Le conseguenze: rischio paralisi e impatti ambientali
In conseguenza di tutto ciò, la sostenibilità economica dell’intera filiera è a rischio. Senza un rapido intervento, si prospetta la possibilità di una paralisi del servizio di raccolta, con diverse conseguenze negative. In primis, se la raccolta differenziata dei tessili dovesse interrompersi, questi materiali finirebbero nell’indifferenziato, aumentando la quantità di rifiuti destinati a discariche e inceneritori, con un conseguente impatto ambientale negativo. Non secondarie sarebbero le conseguenze in termini di perdita di posti di lavoro, considerando che sono molte le cooperative sociali e le aziende che operano nel settore, assicurando occupazione anche a soggetti svantaggiati e che sarebbero costrette a ridimensionare la propria attività o, addirittura, ad interromperla. Verrebbero inoltre vanificati gli sforzi per implementare un’economia circolare nel settore tessile, uno dei più impattanti a livello ambientale.
Uno sguardo al futuro: la necessità di un cambiamento strutturale
La crisi attuale evidenzia la necessità di un cambiamento strutturale nel modo in cui produciamo, consumiamo e gestiamo i prodotti tessili.

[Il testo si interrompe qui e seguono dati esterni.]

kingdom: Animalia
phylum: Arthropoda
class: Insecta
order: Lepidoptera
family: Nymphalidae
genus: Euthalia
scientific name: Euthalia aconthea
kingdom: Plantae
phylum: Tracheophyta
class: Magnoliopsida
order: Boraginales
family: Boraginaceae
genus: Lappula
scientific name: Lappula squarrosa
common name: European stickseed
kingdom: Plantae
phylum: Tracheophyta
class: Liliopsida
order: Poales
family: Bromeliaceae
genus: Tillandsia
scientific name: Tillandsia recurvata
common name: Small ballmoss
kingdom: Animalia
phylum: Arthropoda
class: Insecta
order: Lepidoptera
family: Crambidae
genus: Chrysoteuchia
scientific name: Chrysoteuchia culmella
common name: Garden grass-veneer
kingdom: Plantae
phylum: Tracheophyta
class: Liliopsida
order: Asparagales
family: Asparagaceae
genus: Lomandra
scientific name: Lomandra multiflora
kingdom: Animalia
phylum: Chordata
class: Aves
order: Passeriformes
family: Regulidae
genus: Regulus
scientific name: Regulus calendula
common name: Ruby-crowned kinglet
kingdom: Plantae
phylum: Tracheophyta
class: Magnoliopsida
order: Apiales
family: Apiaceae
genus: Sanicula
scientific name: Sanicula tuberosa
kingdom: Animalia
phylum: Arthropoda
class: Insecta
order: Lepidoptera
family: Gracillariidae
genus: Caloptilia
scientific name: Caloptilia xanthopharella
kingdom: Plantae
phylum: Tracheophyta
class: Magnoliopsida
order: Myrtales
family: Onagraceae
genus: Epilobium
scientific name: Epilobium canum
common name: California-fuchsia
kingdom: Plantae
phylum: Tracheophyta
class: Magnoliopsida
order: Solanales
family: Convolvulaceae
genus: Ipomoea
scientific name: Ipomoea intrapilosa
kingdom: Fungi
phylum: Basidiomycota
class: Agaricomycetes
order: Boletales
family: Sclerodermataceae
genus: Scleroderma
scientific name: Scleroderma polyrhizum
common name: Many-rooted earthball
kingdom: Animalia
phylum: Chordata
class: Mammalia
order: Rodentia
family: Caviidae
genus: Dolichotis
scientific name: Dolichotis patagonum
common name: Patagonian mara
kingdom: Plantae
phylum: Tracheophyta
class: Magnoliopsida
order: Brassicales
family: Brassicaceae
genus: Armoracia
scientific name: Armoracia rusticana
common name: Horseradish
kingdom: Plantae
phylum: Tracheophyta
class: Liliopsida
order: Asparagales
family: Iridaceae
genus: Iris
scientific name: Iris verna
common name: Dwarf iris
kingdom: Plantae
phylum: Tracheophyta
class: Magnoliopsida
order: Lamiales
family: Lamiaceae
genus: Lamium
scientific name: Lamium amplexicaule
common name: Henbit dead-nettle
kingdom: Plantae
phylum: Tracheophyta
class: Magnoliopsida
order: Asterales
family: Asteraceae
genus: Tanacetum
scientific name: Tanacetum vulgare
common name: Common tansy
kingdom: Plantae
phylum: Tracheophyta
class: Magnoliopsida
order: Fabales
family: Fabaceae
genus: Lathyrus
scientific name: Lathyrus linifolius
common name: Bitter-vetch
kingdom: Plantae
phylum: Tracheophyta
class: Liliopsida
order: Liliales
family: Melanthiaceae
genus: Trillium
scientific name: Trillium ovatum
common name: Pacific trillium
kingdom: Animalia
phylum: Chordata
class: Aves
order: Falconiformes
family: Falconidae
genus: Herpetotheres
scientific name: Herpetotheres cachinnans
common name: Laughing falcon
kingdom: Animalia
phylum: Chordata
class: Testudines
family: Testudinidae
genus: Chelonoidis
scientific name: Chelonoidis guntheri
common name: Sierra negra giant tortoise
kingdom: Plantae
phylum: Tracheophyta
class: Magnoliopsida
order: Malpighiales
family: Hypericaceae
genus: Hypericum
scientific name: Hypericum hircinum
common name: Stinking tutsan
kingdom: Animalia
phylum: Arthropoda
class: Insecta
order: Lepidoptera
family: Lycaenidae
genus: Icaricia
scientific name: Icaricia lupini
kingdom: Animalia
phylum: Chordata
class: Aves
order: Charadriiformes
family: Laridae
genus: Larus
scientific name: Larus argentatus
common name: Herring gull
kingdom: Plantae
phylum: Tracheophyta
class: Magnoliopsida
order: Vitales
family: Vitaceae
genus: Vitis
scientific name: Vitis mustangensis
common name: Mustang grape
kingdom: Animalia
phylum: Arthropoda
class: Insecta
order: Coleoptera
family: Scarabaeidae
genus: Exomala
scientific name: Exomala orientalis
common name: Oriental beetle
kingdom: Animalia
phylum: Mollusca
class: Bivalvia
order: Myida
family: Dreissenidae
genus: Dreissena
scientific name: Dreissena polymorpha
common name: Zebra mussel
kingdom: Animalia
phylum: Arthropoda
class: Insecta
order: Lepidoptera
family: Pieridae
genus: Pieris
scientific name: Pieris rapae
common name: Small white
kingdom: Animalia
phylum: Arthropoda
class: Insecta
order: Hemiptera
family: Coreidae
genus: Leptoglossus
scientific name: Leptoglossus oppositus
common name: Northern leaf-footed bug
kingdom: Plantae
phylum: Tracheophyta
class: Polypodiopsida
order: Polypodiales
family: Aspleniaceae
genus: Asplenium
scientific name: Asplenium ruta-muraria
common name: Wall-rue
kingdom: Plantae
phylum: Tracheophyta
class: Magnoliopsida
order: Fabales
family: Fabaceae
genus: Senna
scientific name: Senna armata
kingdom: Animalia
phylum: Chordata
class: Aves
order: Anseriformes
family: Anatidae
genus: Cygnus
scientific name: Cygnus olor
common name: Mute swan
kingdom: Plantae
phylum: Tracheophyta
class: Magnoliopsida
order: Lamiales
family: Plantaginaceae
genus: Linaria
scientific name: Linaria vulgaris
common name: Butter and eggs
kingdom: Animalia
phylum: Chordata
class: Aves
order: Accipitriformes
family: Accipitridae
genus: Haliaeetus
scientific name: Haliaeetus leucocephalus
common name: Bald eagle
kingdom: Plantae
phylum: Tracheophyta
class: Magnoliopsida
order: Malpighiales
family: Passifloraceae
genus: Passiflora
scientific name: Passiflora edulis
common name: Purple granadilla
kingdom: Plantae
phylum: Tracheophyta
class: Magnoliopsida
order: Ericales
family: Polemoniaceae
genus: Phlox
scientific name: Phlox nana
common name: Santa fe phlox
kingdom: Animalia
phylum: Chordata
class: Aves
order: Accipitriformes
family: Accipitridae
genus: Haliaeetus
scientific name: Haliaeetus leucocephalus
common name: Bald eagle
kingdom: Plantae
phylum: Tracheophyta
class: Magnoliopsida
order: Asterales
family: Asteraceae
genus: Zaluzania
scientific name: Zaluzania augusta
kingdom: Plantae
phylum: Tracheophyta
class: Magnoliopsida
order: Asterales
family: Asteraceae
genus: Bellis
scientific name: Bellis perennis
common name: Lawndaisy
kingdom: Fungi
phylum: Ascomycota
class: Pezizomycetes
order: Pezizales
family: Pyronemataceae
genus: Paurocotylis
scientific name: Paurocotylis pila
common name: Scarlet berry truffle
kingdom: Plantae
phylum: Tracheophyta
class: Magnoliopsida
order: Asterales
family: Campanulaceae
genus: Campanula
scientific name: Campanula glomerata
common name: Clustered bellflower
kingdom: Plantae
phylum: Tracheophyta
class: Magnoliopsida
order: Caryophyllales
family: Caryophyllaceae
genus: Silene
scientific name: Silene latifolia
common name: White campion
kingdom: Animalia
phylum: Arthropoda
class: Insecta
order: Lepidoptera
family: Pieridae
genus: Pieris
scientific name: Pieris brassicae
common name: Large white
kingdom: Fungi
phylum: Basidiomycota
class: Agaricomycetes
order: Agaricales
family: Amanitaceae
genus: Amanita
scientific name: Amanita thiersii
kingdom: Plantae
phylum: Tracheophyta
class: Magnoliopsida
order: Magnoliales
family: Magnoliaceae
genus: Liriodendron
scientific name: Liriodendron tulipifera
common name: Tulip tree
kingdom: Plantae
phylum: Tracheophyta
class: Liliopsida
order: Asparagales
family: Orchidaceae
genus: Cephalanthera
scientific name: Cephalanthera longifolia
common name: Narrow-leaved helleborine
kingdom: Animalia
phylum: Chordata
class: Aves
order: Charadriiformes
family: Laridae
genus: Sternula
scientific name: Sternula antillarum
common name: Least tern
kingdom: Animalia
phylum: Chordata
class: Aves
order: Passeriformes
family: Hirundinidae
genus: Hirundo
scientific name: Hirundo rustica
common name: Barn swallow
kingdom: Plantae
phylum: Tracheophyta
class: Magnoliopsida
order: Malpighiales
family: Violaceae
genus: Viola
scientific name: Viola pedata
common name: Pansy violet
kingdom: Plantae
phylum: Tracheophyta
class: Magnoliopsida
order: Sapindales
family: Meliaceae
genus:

Di fronte a questo scenario, Unirau e Ariu hanno presentato ad Anci (Associazione Nazionale Comuni Italiani) e Utilitalia (Federazione delle imprese idriche, ambientali ed energetiche) un report dettagliato con proposte per salvare il comparto, focalizzate sul miglioramento della raccolta, sul rinnovo dei contratti e delle condizioni economiche oltre che sull’accelerazione nella definizione di un quadro normativo stabile: a livello europeo, infatti, si sollecita una rapida definizione di un quadro normativo omogeneo e stabile per il comparto.
È fondamentale poi investire nella ricerca e nello sviluppo di tecnologie di riciclo più efficienti, promuovere la progettazione eco/compatibile dei prodotti (eco/design) per renderli più durevoli e riciclabili e contrastare il modello insostenibile del fast fashion. La transizione verso un’economia circolare nel settore tessile richiede un impegno collettivo da parte di istituzioni, produttori, operatori del riciclo e consumatori.
Senza interventi urgenti e coordinati, si rischia che un settore cruciale per l’economia circolare e la tutela dell’ambiente subisca un blocco con ripercussioni negative per l’ambiente, l’occupazione e il raggiungimento degli obiettivi di sostenibilità.